Having played through the game stealthily, though allowing myself an occasional taste of swordplay and carnage, Dishonored misses the mark on this balance without providing substantial narrative justification for it. If you're meticulous enough to let a majority of the Dunwall citizenry live, then you'll get a few changed lines of dialogue, an otherwise-inaccessible reward or two, things like that. The missions remain the same, right up to the final one, which culminates in one minute's worth of fluffy epilogue babble. The qualities that are supposed to make choices like this matter, like interesting characters or tough ideological quandaries, are noticeably absent.
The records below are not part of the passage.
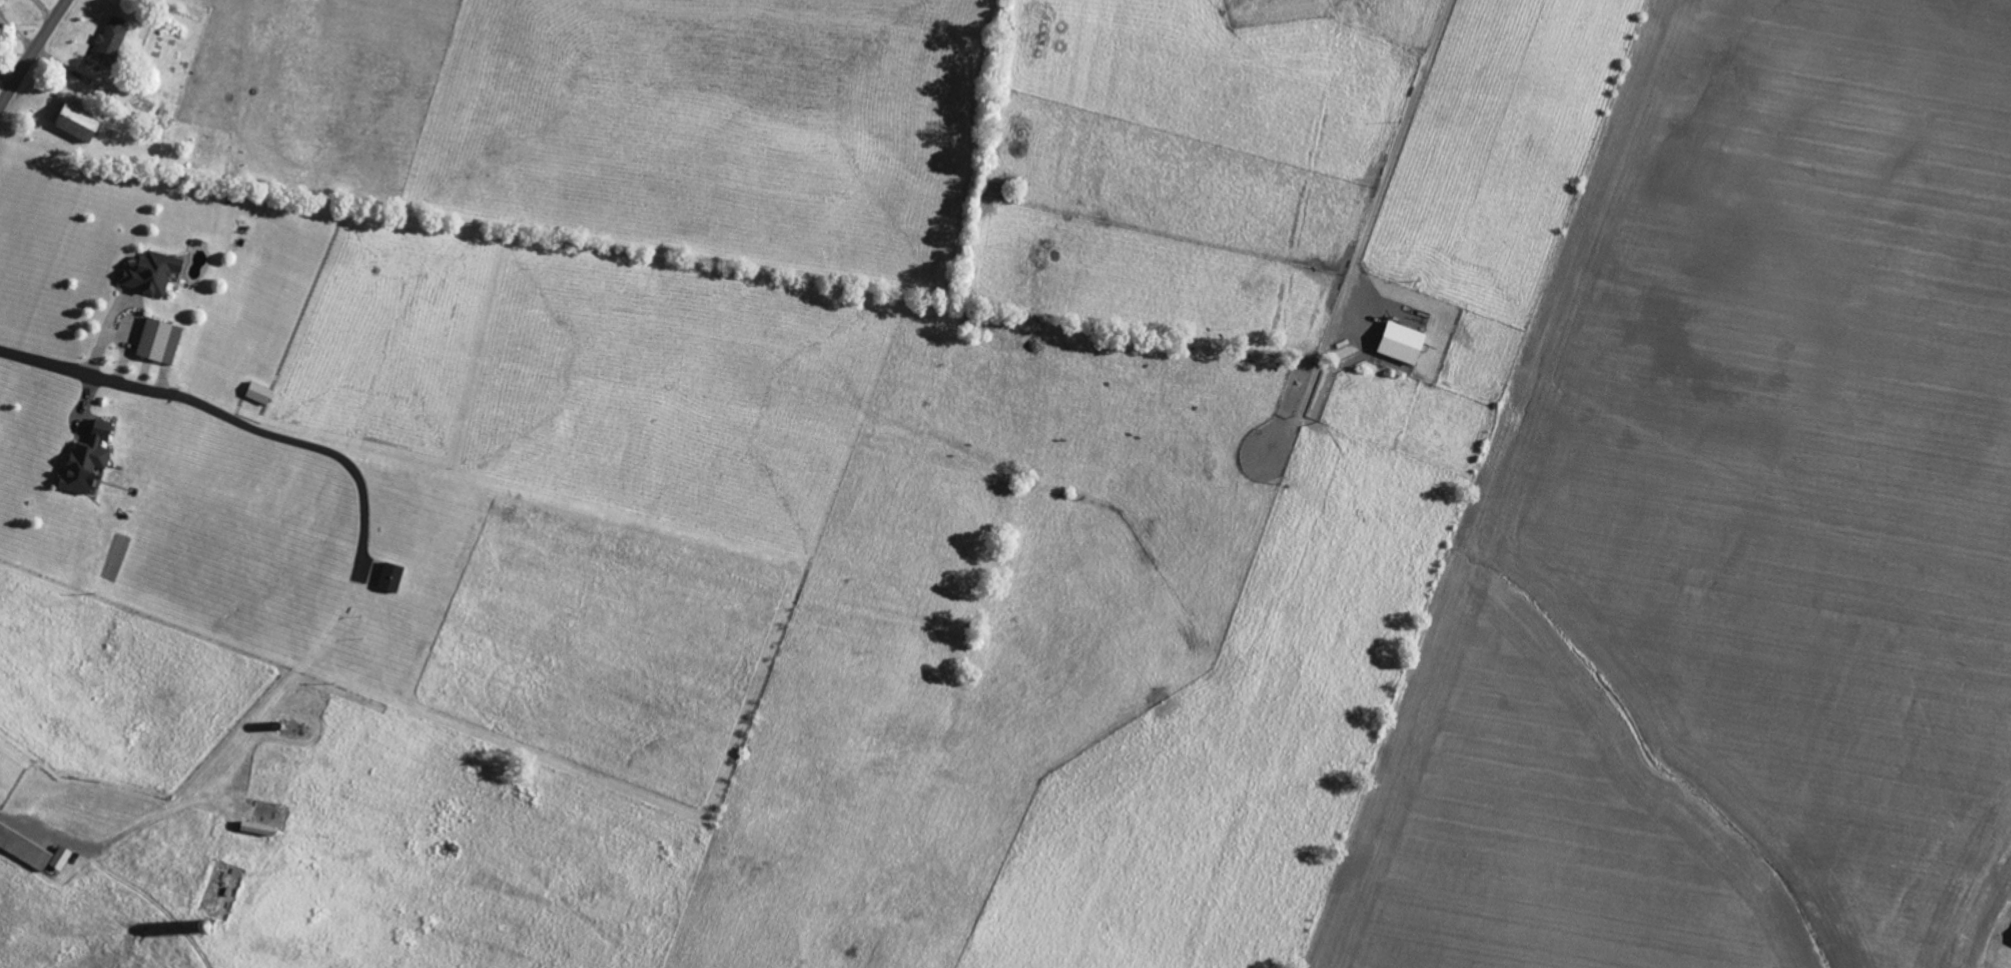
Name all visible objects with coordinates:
building: (109, 41)
road: (33, 53)
road: (8, 76)
building: (75, 120)
road: (1399, 145)
building: (150, 273)
building: (158, 341)
building: (1400, 346)
road: (81, 371)
building: (258, 393)
building: (85, 460)
building: (389, 576)
building: (255, 827)
building: (23, 848)
building: (59, 857)

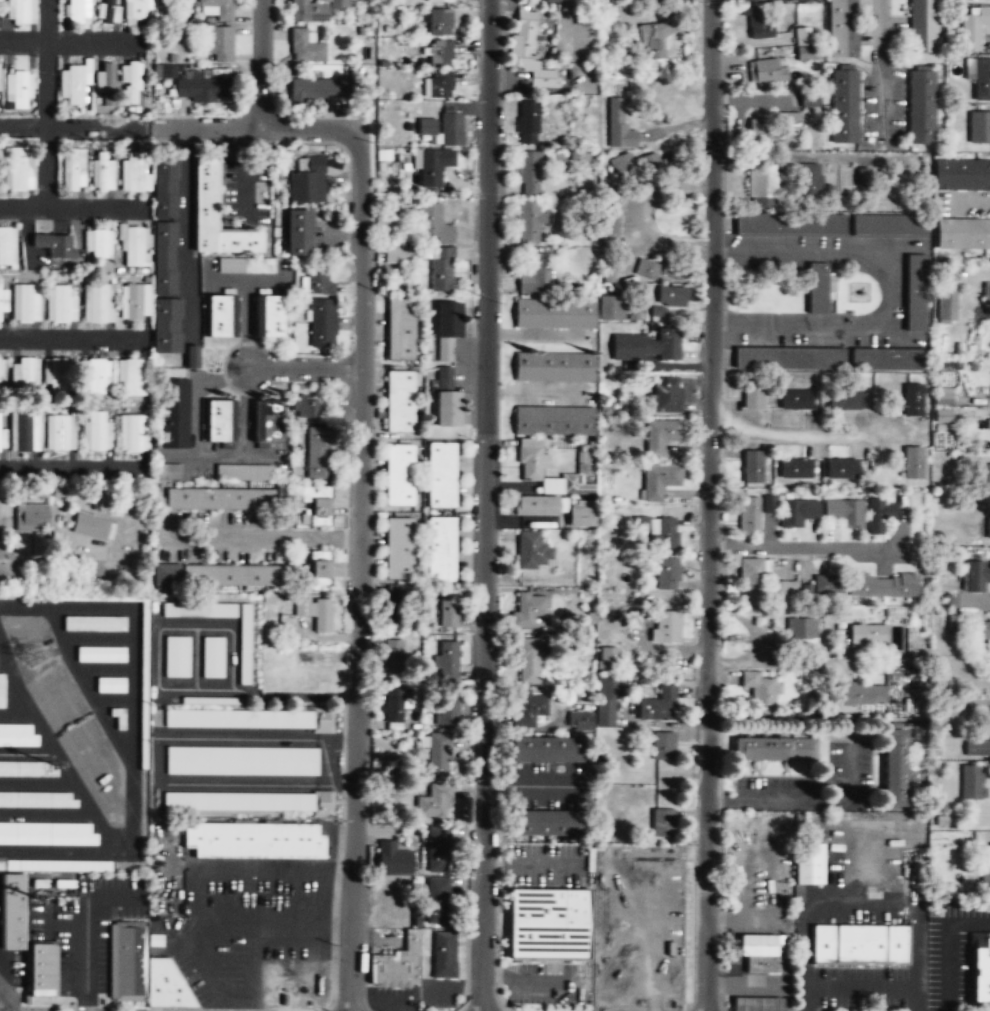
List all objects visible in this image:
building: (441, 0)
building: (550, 0)
building: (753, 0)
building: (806, 0)
building: (137, 8)
building: (218, 8)
building: (315, 9)
building: (74, 11)
building: (106, 11)
building: (21, 12)
building: (630, 14)
building: (761, 24)
building: (439, 26)
building: (923, 27)
building: (973, 27)
building: (842, 29)
building: (523, 35)
road: (885, 35)
building: (652, 37)
building: (801, 37)
road: (69, 42)
building: (219, 43)
building: (305, 45)
building: (440, 55)
road: (259, 63)
road: (46, 64)
building: (166, 69)
building: (767, 71)
building: (544, 79)
building: (131, 81)
building: (982, 81)
building: (588, 82)
building: (75, 84)
building: (106, 84)
building: (438, 86)
building: (321, 87)
building: (202, 88)
building: (21, 89)
building: (810, 99)
building: (668, 101)
building: (844, 107)
building: (921, 107)
building: (528, 117)
building: (979, 126)
road: (256, 127)
building: (618, 127)
road: (71, 128)
building: (427, 128)
building: (769, 128)
building: (451, 130)
building: (652, 159)
building: (647, 164)
building: (622, 165)
road: (45, 167)
building: (434, 167)
building: (18, 168)
building: (71, 169)
building: (100, 171)
building: (133, 171)
building: (529, 174)
building: (962, 174)
building: (864, 176)
building: (815, 178)
building: (307, 181)
building: (762, 185)
building: (165, 189)
building: (204, 194)
road: (72, 207)
building: (530, 223)
building: (788, 225)
building: (889, 225)
building: (431, 226)
building: (609, 226)
building: (298, 232)
building: (962, 232)
building: (97, 242)
building: (53, 243)
building: (4, 244)
building: (131, 245)
building: (165, 256)
building: (397, 256)
building: (244, 265)
building: (441, 270)
building: (656, 270)
building: (536, 277)
building: (319, 283)
road: (879, 286)
building: (820, 289)
building: (916, 293)
building: (987, 293)
building: (3, 299)
building: (133, 300)
building: (669, 300)
building: (23, 302)
building: (58, 302)
building: (95, 302)
building: (946, 306)
building: (611, 310)
building: (554, 315)
building: (221, 316)
building: (268, 316)
building: (322, 323)
building: (167, 325)
building: (401, 329)
building: (447, 329)
road: (70, 338)
building: (647, 346)
building: (192, 356)
building: (790, 359)
building: (888, 359)
building: (554, 367)
road: (307, 368)
building: (1, 371)
building: (23, 371)
building: (53, 372)
building: (93, 373)
building: (131, 374)
building: (667, 395)
building: (943, 396)
building: (752, 397)
building: (446, 399)
building: (913, 400)
building: (400, 401)
building: (795, 401)
building: (844, 401)
building: (307, 409)
building: (175, 415)
building: (943, 415)
building: (554, 420)
building: (220, 422)
building: (267, 422)
building: (988, 424)
building: (23, 429)
building: (59, 431)
building: (95, 431)
building: (133, 431)
road: (784, 434)
building: (661, 436)
building: (3, 437)
building: (318, 453)
building: (913, 463)
road: (69, 466)
building: (752, 467)
building: (795, 469)
building: (842, 469)
building: (538, 470)
building: (167, 471)
building: (244, 472)
building: (987, 472)
building: (399, 475)
building: (442, 475)
building: (659, 479)
building: (584, 489)
building: (219, 499)
building: (315, 505)
road: (484, 505)
road: (707, 505)
building: (537, 507)
building: (797, 512)
building: (845, 512)
building: (753, 513)
building: (880, 514)
building: (582, 516)
building: (32, 517)
building: (989, 527)
building: (92, 528)
building: (663, 534)
road: (794, 547)
building: (399, 549)
building: (440, 549)
building: (533, 551)
road: (359, 570)
building: (319, 572)
building: (167, 573)
building: (667, 575)
building: (235, 576)
building: (977, 576)
building: (752, 578)
building: (882, 585)
building: (826, 586)
building: (785, 592)
building: (301, 605)
building: (394, 609)
building: (527, 609)
building: (199, 610)
building: (447, 611)
building: (322, 614)
building: (94, 624)
building: (666, 628)
building: (801, 630)
building: (983, 633)
building: (868, 636)
building: (245, 645)
building: (100, 653)
power tower: (35, 654)
building: (447, 655)
building: (177, 656)
building: (213, 656)
building: (392, 658)
building: (607, 660)
road: (848, 661)
building: (529, 662)
building: (313, 671)
building: (110, 684)
building: (2, 690)
building: (758, 694)
building: (863, 695)
building: (212, 700)
building: (607, 700)
building: (395, 705)
building: (658, 706)
building: (528, 710)
building: (446, 712)
building: (119, 718)
building: (248, 719)
building: (580, 723)
building: (17, 734)
building: (663, 747)
building: (977, 749)
building: (775, 750)
building: (547, 751)
building: (437, 755)
building: (242, 760)
building: (896, 768)
building: (26, 769)
building: (972, 783)
building: (37, 798)
building: (247, 801)
building: (433, 803)
building: (548, 824)
building: (662, 824)
building: (46, 833)
building: (253, 840)
building: (437, 851)
building: (395, 862)
building: (809, 865)
building: (985, 871)
road: (200, 872)
building: (437, 902)
road: (860, 908)
building: (12, 911)
road: (271, 912)
building: (546, 925)
road: (84, 932)
building: (155, 940)
building: (860, 945)
road: (947, 945)
building: (759, 951)
building: (443, 952)
road: (251, 961)
building: (398, 961)
building: (43, 969)
building: (142, 970)
building: (982, 972)
building: (635, 973)
road: (859, 986)
building: (758, 1004)
road: (3, 1005)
You can kill Lady Boyle or help her flee her mansion but who the hell is Lady Boyle anyway? Dunwall's revolutionaries are a pretty dull lot, every single one of them ill-equipped to serve as mouthpieces for this richly envisioned city. This is also a consequence of the quick pace of the game; Dishonored never allows itself the time to develop any of these stock characters past their respective uses as plot-pushers, quest hubs, or merchants. You learn much more about the environment from books, flyers and even graffiti than you do from any person that you can actually "interact" with, and that makes your role in the proceedings seem all the more shallow. The human element of the game is sorely lacking, which is a crippling oversight for a game that tries to tell a very human tale. Though Dishonored remains fun, in spite of these problems, it speaks to a greater storytelling deficiency in modern gaming that developers have yet to adequately address. How do you reconcile different styles of narratively-charged play with a game that can only sustain a preprogrammed number of paths? A binary morality system, I'm starting to realize, is not the way.